Text for analysis:
====================

Magnus,

Thanks for jumping in.  Do you see a reason that the broker should
understand the header structure you've proposed? I'm wondering if metadata
should just be bytes from the broker's point of view but clients could
implement a common header serde spec on top.

Cheers,

Roger

On Mon, Nov 7, 2016 at 2:10 PM, Magnus Edenhill <mag...@edenhill.se> wrote:

> Hi,
>
> I'm +1 for adding generic message headers, but I do share the concerns
> previously aired on this thread and during the KIP meeting.
>
> So let me propose a slimmer alternative that does not require any sort of
> global header registry, does not affect broker performance or operations,
> and adds as little overhead as possible.
>
>
> Message
> ------------
> The protocol Message type is extended with a Headers array consting of
> Tags, where a Tag is defined as:
>    int16 Id
>    int16 Len              // binary_data length
>    binary_data[Len]  // opaque binary data
>
>
> Ids
> ---
> The Id space is not centrally managed, so whenever an application needs to
> add headers, or use an eco-system plugin that does, its Id allocation will
> need to be manually configured.
> This moves the allocation concern from the global space down to
> organization level and avoids the risk for id conflicts.
> Example pseudo-config for some app:
>     sometrackerplugin.tag.sourcev3.id=1000
>     dbthing.tag.tablename.id=1001
>     myschemareg.tag.schemaname.id=1002
>     myschemareg.tag.schemaversion.id=1003
>
>
> Each header-writing or header-reading plugin must provide means (typically
> through configuration) to specify the tag for each header it uses. Defaults
> should be avoided.
> A consumer silently ignores tags it does not have a mapping for (since the
> binary_data can't be parsed without knowing what it is).
>
> Id range 0..999 is reserved for future use by the broker and must not be
> used by plugins.

====================

[Saved entries]
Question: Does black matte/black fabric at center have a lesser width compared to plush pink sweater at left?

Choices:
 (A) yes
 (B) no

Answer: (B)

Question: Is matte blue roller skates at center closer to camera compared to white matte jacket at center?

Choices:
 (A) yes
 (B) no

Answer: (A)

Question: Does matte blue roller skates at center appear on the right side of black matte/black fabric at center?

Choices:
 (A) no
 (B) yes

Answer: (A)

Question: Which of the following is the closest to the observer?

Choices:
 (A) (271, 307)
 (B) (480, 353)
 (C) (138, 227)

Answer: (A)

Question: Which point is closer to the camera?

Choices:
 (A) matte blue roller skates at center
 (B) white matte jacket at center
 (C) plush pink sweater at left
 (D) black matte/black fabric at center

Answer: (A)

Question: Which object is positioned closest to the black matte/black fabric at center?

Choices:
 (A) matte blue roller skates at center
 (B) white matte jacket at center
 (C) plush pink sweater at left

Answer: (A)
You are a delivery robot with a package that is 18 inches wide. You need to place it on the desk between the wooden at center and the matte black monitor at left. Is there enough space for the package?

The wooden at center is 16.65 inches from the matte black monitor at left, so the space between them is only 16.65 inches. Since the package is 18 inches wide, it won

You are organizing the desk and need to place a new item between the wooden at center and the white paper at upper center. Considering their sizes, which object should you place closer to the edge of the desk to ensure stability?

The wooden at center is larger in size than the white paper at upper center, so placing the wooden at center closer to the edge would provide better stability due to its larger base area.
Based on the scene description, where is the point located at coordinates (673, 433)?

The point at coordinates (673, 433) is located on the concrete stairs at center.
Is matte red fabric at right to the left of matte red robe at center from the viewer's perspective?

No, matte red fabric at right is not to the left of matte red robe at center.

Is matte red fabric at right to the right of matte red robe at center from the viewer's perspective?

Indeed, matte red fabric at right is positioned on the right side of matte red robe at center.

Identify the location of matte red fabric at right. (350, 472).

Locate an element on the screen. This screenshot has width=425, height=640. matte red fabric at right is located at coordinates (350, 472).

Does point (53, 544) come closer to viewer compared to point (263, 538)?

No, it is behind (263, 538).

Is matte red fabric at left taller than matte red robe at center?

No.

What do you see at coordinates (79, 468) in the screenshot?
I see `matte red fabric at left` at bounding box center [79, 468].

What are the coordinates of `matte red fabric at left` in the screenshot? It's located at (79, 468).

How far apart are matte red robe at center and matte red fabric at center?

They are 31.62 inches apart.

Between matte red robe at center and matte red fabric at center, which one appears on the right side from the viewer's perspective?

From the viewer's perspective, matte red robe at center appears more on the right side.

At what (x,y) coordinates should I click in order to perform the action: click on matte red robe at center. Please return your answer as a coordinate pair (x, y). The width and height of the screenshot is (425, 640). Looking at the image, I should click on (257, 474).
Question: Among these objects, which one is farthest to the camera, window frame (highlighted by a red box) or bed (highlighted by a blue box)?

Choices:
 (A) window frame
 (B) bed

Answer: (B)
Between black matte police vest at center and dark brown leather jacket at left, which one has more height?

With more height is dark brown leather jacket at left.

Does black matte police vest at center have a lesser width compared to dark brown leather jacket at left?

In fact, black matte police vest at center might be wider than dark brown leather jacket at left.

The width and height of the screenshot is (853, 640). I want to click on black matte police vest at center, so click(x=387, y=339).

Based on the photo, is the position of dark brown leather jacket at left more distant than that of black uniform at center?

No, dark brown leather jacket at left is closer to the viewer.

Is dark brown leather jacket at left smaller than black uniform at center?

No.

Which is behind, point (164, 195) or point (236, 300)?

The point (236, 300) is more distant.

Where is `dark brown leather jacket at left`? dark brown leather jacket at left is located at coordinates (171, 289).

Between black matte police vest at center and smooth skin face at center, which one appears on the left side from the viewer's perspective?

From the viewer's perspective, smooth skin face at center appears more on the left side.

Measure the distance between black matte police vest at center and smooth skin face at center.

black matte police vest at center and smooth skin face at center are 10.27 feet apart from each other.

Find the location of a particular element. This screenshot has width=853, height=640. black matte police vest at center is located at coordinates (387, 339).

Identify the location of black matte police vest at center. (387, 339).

====================

Work to complete: Please pick up the email thread on generic message headers above at the point where it stops, and continue writing it.

The answer:
>
>
>
> Broker
> ---------
> The broker does not process the tags (other than the standard protocol
> syntax verification), it simply stores and forwards them as opaque data.
>
> Standard message translation (removal of Headers) kicks in for older
> clients.
>
>
> Why not string ids?
> -------------------------
> String ids might seem like a good idea, but:
>  * does not really solve uniqueness
>  * consumes a lot of space (2 byte string length + string, per header) to
> be meaningful
>  * doesn't really say anything how to parse the tag's data, so it is in
> effect useless on its own.
>
>
> Regards,
> Magnus
>
>
>
>
> 2016-11-07 18:32 GMT+01:00 Michael Pearce <michael.pea...@ig.com>:
>
> > Hi Roger,
> >
> > Thanks for the support.
> >
> > I think the key thing is to have a common key space to make an ecosystem,
> > there does have to be some level of contract for people to play nicely.
> >
> > Having map<String, byte[]> or as per current proposed in kip of having a
> > numerical key space of  map<int, byte[]> is a level of the contract that
> > most people would expect.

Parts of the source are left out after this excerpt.